Scanning the source cluster

You need to scan the CDH source cluster to identify the available datasets and workloads that can be migrated. Scanning also enables you to review and resolve syntax errors that can occur after the migration.

  1. Click on the CDH cluster you want to use for the migration on the Sources page.
  2. Click Scan to open the scanning options of datasets and workloads.
    You can choose from the following scanning options:
    HDFS and Hive Table Scan
    Scanning HDFS and Hive tables on the source cluster. Both scans use the CDH Discovery Tool. HDFS data scan uses _hdfs_report_ module, while Hive Table scan uses the _hive_metastore_ module.
    Hive Table Check
    Scanning Hive tables on the source cluster. _Hive Table Check_ embeds sre and u3 sub-programs of the Hive SRE Tooling. The result will be visible at the SRE column of the Hive datasets.
    Hive Workflow scan
    Scanning Hive SQL queries on the source cluster. You can pre-scan Hive2 SQL queries against Hive3 with the Hive Workflow scan option. When selecting this Hive Workflow option, you need to provide the location of your queries as shown in the following example:
    • HDFS paths
      • With default namespace: hdfs:///dir/, hdfs:///dir/file
      • With specified namespace: hdfs://namespace1/dir, hdfs://namespace1/dir/file
      • With namenode address: hdfs://nameNodeHost:port:/dir, hdfs://nameNodeHost:port:/dir/file
    • Native file paths
      • your/local/dir
      • nodeFQDN:/your/local/dir/sqlFile
    Full Hive data scan
    Scanning Hive tables and queries on the source cluster.
    Full data scan
    Scanning HDFS tables, Hive tables, and SQL queries on the source cluster.
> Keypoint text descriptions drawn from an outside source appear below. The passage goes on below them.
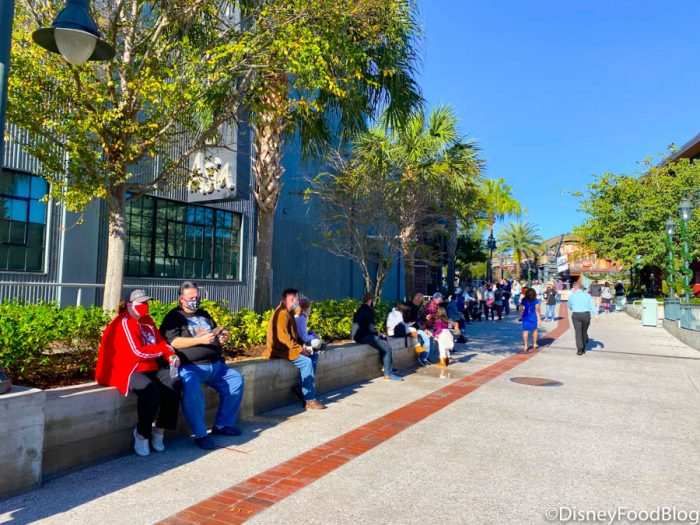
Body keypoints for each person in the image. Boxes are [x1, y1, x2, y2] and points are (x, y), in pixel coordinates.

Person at [96, 289, 182, 457]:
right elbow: (137, 352)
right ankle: (142, 433)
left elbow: (161, 342)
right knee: (150, 391)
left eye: (146, 302)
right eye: (141, 303)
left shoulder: (147, 320)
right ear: (129, 305)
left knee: (174, 383)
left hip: (150, 366)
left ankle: (159, 429)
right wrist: (164, 350)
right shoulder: (123, 323)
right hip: (129, 369)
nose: (145, 306)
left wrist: (171, 356)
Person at [160, 281, 245, 450]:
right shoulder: (174, 317)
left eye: (197, 297)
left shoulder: (204, 314)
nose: (195, 300)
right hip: (190, 367)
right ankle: (200, 434)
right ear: (181, 299)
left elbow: (214, 333)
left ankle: (222, 425)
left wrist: (221, 338)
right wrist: (200, 340)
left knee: (236, 380)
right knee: (191, 389)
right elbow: (173, 342)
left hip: (216, 366)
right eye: (191, 298)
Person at [265, 288, 325, 409]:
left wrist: (303, 346)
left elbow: (294, 335)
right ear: (291, 299)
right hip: (280, 349)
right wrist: (300, 349)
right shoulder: (281, 313)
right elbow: (284, 338)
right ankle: (309, 399)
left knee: (313, 356)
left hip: (288, 347)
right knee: (306, 362)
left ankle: (302, 386)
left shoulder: (289, 312)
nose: (297, 302)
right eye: (296, 299)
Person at [353, 293, 402, 381]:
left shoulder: (360, 309)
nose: (374, 302)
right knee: (388, 349)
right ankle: (388, 374)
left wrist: (379, 334)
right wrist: (379, 333)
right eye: (373, 300)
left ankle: (386, 366)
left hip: (358, 336)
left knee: (384, 340)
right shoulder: (368, 311)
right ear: (370, 300)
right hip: (365, 336)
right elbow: (371, 329)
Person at [568, 281, 600, 355]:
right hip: (586, 315)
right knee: (584, 331)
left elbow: (569, 306)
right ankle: (584, 345)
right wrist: (596, 315)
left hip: (576, 315)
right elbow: (592, 305)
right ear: (581, 288)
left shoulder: (572, 296)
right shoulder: (587, 295)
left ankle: (580, 349)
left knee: (578, 332)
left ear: (574, 288)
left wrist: (574, 308)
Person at [519, 287, 541, 353]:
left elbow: (520, 308)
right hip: (533, 317)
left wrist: (520, 316)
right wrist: (539, 319)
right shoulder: (535, 300)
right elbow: (537, 310)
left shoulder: (523, 300)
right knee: (534, 330)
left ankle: (526, 345)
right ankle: (534, 343)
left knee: (525, 331)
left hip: (525, 317)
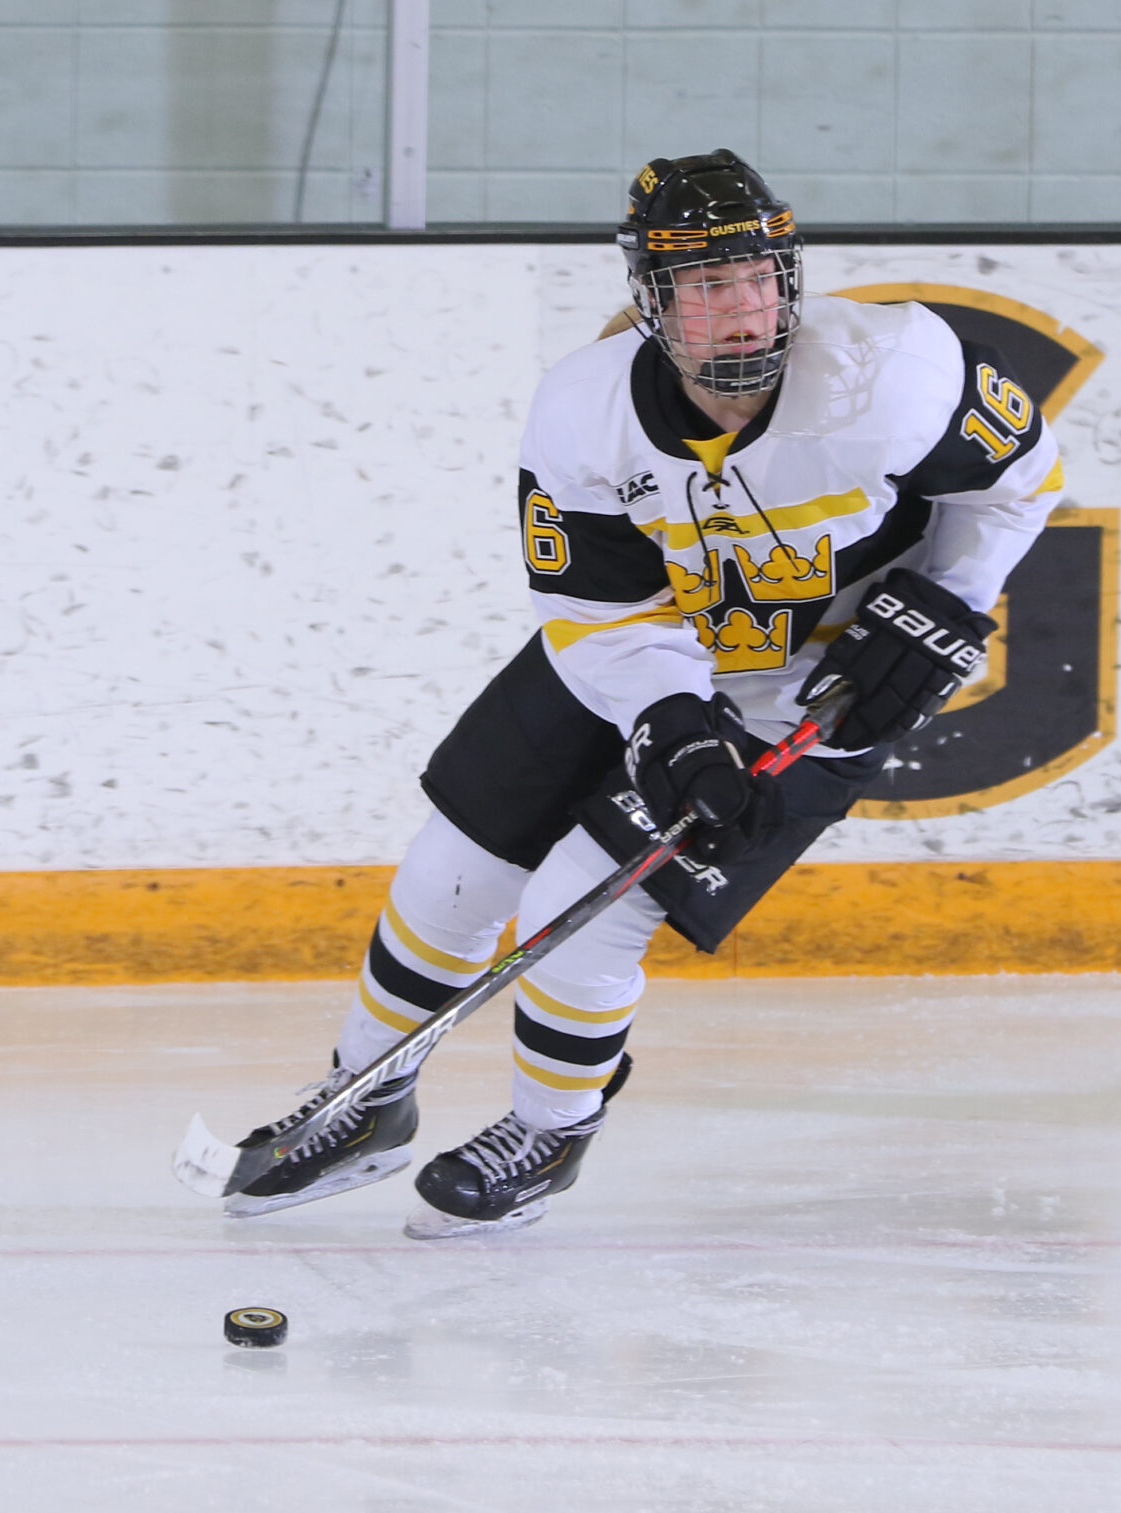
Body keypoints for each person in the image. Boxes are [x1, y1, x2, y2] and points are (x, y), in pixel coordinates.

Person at [228, 149, 1064, 1238]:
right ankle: (364, 1094)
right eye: (710, 286)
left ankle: (549, 1129)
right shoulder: (582, 412)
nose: (745, 310)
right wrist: (671, 718)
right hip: (637, 649)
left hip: (813, 687)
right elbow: (593, 610)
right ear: (652, 299)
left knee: (580, 915)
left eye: (760, 277)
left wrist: (948, 600)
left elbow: (1021, 478)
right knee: (451, 872)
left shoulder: (893, 372)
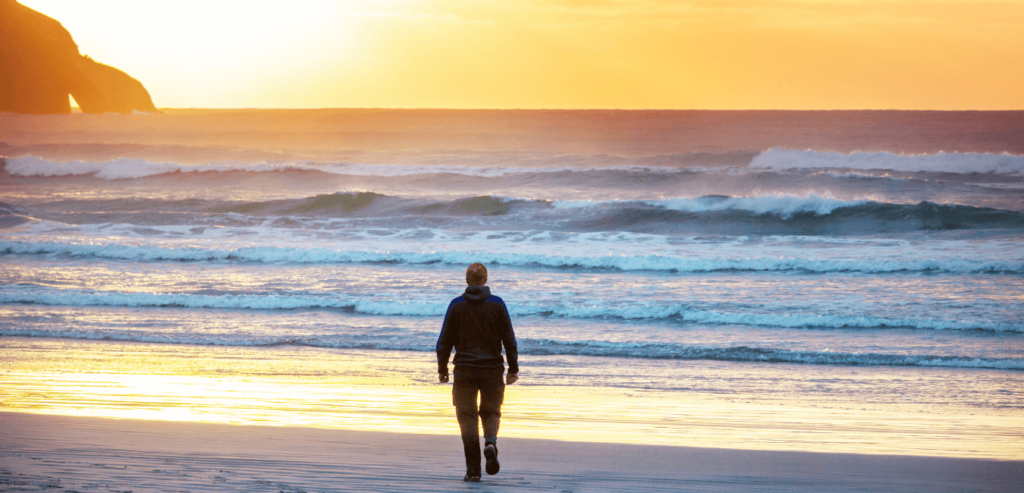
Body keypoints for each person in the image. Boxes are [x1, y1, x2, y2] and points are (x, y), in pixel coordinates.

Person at [436, 262, 519, 482]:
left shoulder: (456, 305)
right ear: (485, 279)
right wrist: (513, 369)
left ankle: (473, 471)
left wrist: (442, 368)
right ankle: (490, 442)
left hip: (464, 370)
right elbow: (509, 340)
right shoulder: (497, 304)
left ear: (467, 280)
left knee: (467, 417)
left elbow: (444, 341)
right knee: (491, 411)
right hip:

  3. Click Command History to track the scanning status.
  4. Click Datasets tab to review the data scanned for the different services.
    When reviewing Hive SQL, you can check and edit any SQL query related errors before migrating the workflows to Public Cloud. The migration will be successful regardless of fixing the statement errors. However, you will not be able to execute the SQL queries on the new cluster due to the compatibility issues between Hive2 and Hive3.
    You can review the list of errors using , and open the editor using .
    After fixing the statement errors in the SQL editor window, Save the changes. The edited queries are replicated and saved in the S3 bucket of the target cluster. The original files are not overwritten.
The datasets and workflow on the CDH source cluster is scanned for Hive and HDFS.
Add labels to the datasets and workflows to have more control over what is migrated from the source cluster to the target cluster.